Dynamic study of (De)sodiation in alpha-MnO2 nanowires

Abstract

In this report, the electrochemical sodiation and desodiation in single crystalline alpha-MnO2 nanowires are studied dynamically at both single particle level using in situ transmission electron microscopy (TEM) and bulk level using in situ synchrotron X-ray. The TEM results suggest that the first sodiation process starts with tunnel-based Na+ intercalation, experiences the formation of Na0.5MnO2 as a result of tunnel degradation, and ends with the Mn2O3 phase. The inserted Na+ can be partially extracted out of the sodiated products, and the following cycles are dominated by the reversible conversion reaction between Na0.5MnO2 and Mn2O3. The Mn valence evolution inside a cycling coin using alpha-MnO2 nanowire electrode also exhibits partially reversible characteristic, agreeing well with the in situ TEM analysis.
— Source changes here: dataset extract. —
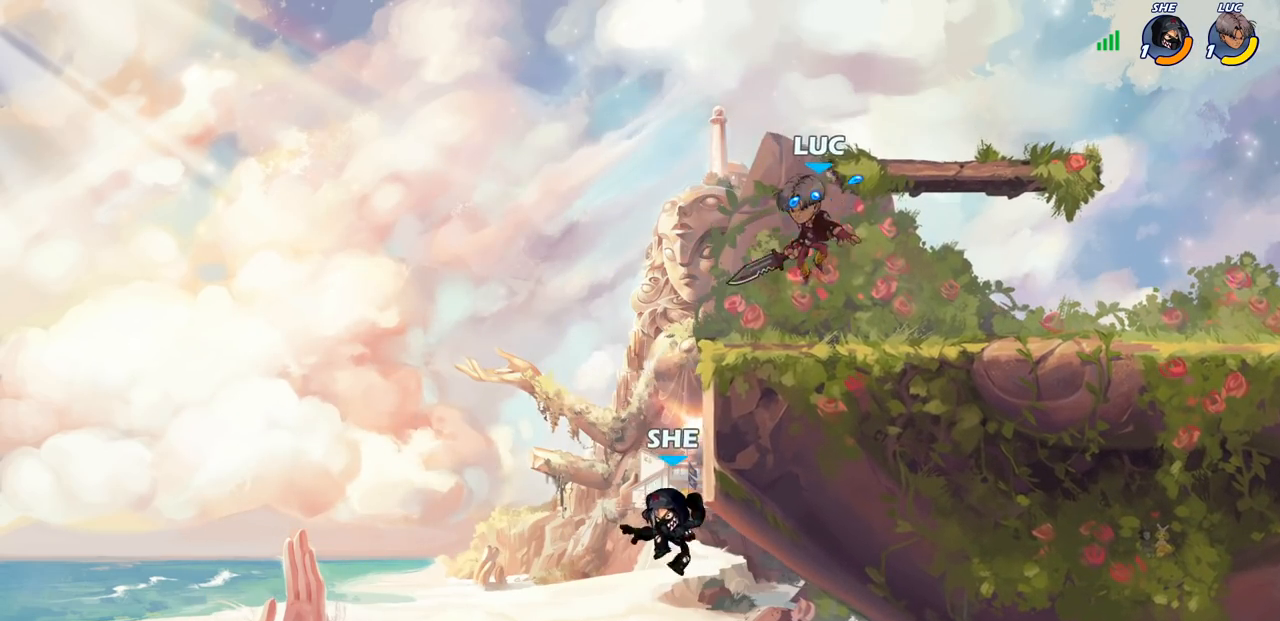
{"buttons": ["SQUARE"], "left_stick": "down-left", "right_stick": "center", "events": [[17, "R2", "up"], [467, "SQUARE", "down"]]}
The sodiation is compared with lithiation in the same alpha-MnO2 nanowires. Both Na+ and Li+ interact with the tunneled structure via a similar tunnel-driven intercalation mechanism before Mn4+ is reduced to Mn3.5+. For the following deep insertion, the tunnels survive up to LiMnO2 (Mn3+) during lithiation, while the sodiation proceeds via a different mechanism that involves obvious phase transition and fast tunnel degradation after Mn’s valence is below 3.5+. The difference in charge carrier insertion mechanisms can be ascribed to the strong interaction between the tunnel frame and inserted Na+ possessing a larger ionic size than inserted Li+.